Major championship-wise Fowler’s played in 46 majors with an impressive record with three second-place finishes – T2nd in the 2014 US Open, T2nd behind McIlroy at the 2014 Open Championship, and second a year later at the Masters, losing by a stroke to Patrick Reed

Fowler also has enjoyed nine other top-10s at the game’s highest level including clearly his best year in the majors, and that being 2014 when he was T5th in the Masters and after sharing second twice in the next two majors, he rounded off a most successful year share third in the PGA Championship.  They were results that had Fowler ear-marked to soon become a Major Champion.

But it’s not been the case and with last week being a second year running Fowler did not qualify for the Masters, and now we learn he’s entered for a second year running qualifying for the US Open.

Fowler did finish in a tie for eighth at last year’s PGA Championship, and while now being ranked well outside the top-100, it will mean a tee-time mid next month at Southern Hills but, at this stage, it also not see Fowler in attendance for the 150th Open at St. Andrews, and having made his Open Championship debut in 2005 Open at the Home of Golf.

There have been plenty of stories written in the past few years on Rickie Fowler with obvious headlines such as – ‘What Happened to Rickie Fowler?’ or ‘What’s Wrong with Rickie Fowler?’  However, golf fans miss a more positive Rickie Fowler storyline. TV misses Rickie Fowler and no doubt his sponsors want to see more of Rickie Fowler.  Though in saying that there was an ‘in house’ joke circulating there a while back that suggested Fowler had more sponsors than victory toasts enjoying contracts with Cobra/Puma, his popular TV ads for Farmers Insurance, Grant Thornton, TaylorMade, Rocket Mortgage, and Mercedes.

Fowler’s a very handsome young man and that has always made him marketable but there was a biting comment back in 2017 when Butch Harmon, and Fowler’s now-former swing coach, spoke on SKY Sports saying: “We had a big conversation at the end of the year last year (2016), and he (Fowler) didn’t like it.  “I said, ‘You gotta decide, are you going to be a Kardashian or are you going to be a golf pro?’”

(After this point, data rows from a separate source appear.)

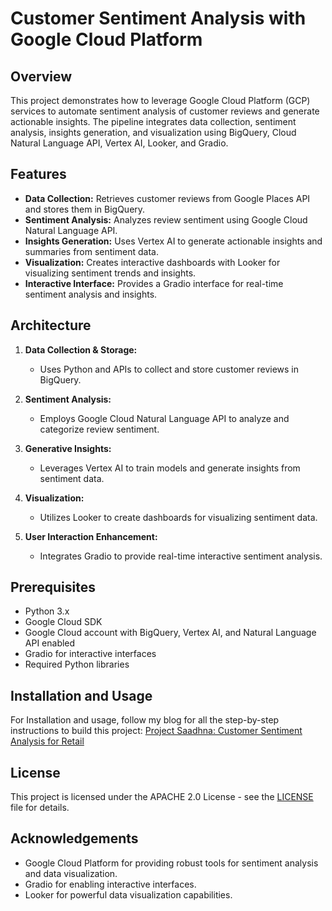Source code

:# Customer Sentiment Analysis with Google Cloud Platform

## Overview

This project demonstrates how to leverage Google Cloud Platform (GCP) services to automate sentiment analysis of customer reviews and generate actionable insights. The pipeline integrates data collection, sentiment analysis, insights generation, and visualization using BigQuery, Cloud Natural Language API, Vertex AI, Looker, and Gradio.

## Features

- **Data Collection:** Retrieves customer reviews from Google Places API and stores them in BigQuery.
- **Sentiment Analysis:** Analyzes review sentiment using Google Cloud Natural Language API.
- **Insights Generation:** Uses Vertex AI to generate actionable insights and summaries from sentiment data.
- **Visualization:** Creates interactive dashboards with Looker for visualizing sentiment trends and insights.
- **Interactive Interface:** Provides a Gradio interface for real-time sentiment analysis and insights.

## Architecture

1. **Data Collection & Storage:** 
   - Uses Python and APIs to collect and store customer reviews in BigQuery.

2. **Sentiment Analysis:**
   - Employs Google Cloud Natural Language API to analyze and categorize review sentiment.

3. **Generative Insights:**
   - Leverages Vertex AI to train models and generate insights from sentiment data.

4. **Visualization:**
   - Utilizes Looker to create dashboards for visualizing sentiment data.

5. **User Interaction Enhancement:**
   - Integrates Gradio to provide real-time interactive sentiment analysis.

## Prerequisites

- Python 3.x
- Google Cloud SDK
- Google Cloud account with BigQuery, Vertex AI, and Natural Language API enabled
- Gradio for interactive interfaces
- Required Python libraries

## Installation and Usage

For Installation and usage, follow my blog for all the step-by-step instructions to build this project: [Project Saadhna: Customer Sentiment Analysis for Retail](https://medium.com/@mihika.khemka/project-saadhna-customer-sentiment-analysis-for-retail-434ccf4e789c)

## License

This project is licensed under the APACHE 2.0 License - see the [LICENSE](LICENSE) file for details.

## Acknowledgements

- Google Cloud Platform for providing robust tools for sentiment analysis and data visualization.
- Gradio for enabling interactive interfaces.
- Looker for powerful data visualization capabilities.

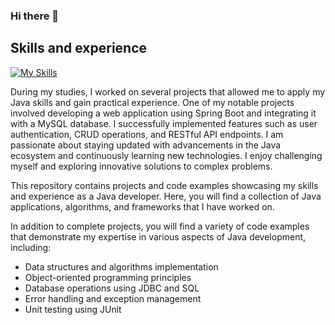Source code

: ### Hi there 👋

## Skills and experience


[![My Skills](https://skillicons.dev/icons?i=java,spring,maven,postgres,hibernate,docker,postman,rabbitmq)](https://skillicons.dev)

During my studies, I worked on several projects that allowed me to apply my Java skills and gain practical experience. One of my notable projects involved developing a web application using Spring Boot and integrating it with a MySQL database. I successfully implemented features such as user authentication, CRUD operations, and RESTful API endpoints.
I am passionate about staying updated with advancements in the Java ecosystem and continuously learning new technologies. I enjoy challenging myself and exploring innovative solutions to complex problems.

This repository contains projects and code examples showcasing my skills and experience as a Java developer. Here, you will find a collection of Java applications, algorithms, and frameworks that I have worked on.

In addition to complete projects, you will find a variety of code examples that demonstrate my expertise in various aspects of Java development, including:

- Data structures and algorithms implementation
- Object-oriented programming principles
- Database operations using JDBC and SQL
- Error handling and exception management
- Unit testing using JUnit


<!--
**Ivan-Mol/Ivan-Mol** is a ✨ _special_ ✨ repository because its `README.md` (this file) appears on your GitHub profile.

Here are some ideas to get you started:

- 🔭 I’m currently working on ...
- 🌱 I’m currently learning ...
- 👯 I’m looking to collaborate on ...
- 🤔 I’m looking for help with ...
- 💬 Ask me about ...
- 📫 How to reach me: ...
- 😄 Pronouns: ...
- ⚡ Fun fact: ...
-->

Fowler, now married and the father of a five-month daughter, revealed at this year’s Honda Classic, an event he won in 2017, he’s spoken to good friend Jordan Spieth, who went through a similar career dip, and how he’s striving to get back to his best.

“Jordan and I talk all the time about it”, said Fowler in reference to the dip in their careers.  “Jordan and I stay in houses a lot together on the Tour, and the same with Patrick Cantlay, as well, Dufner.  We all talked about different stuff and how guys are doing, especially when Jordan was coming out of his dip and I was going into mine.

“It’s part of golf.  In a way, it’s part of life, as well.  Everyone that’s played at a high level has gone through the ups and downs.  There’s no one that’s ever stayed at the top.  It’s part of it.

“I’m clawing my way out.  I would have liked for it to have happened a little sooner than it has.  But being there with your friends that have gone through it or are going through it together, I know they have my back.  I’ve always had their back.  It makes it a lot easier when you have people on your side”.

Positive words from Fowler and great to read, as seeing his name atop of leaderboards is missed, and I am sure I can speak for my journalist colleagues, we also miss that glass or two of champagne when Rickie wins.

It would be unfair in writing about Fowler presenting champagne to the media each time he wins, as Graeme McDowell will always celebrate St. Patrick’s Day with the media by ensuring there are plenty of ice-cold cans of his own G Mac lager on hand in the media center, no matter what the tournament, on the special Irish day.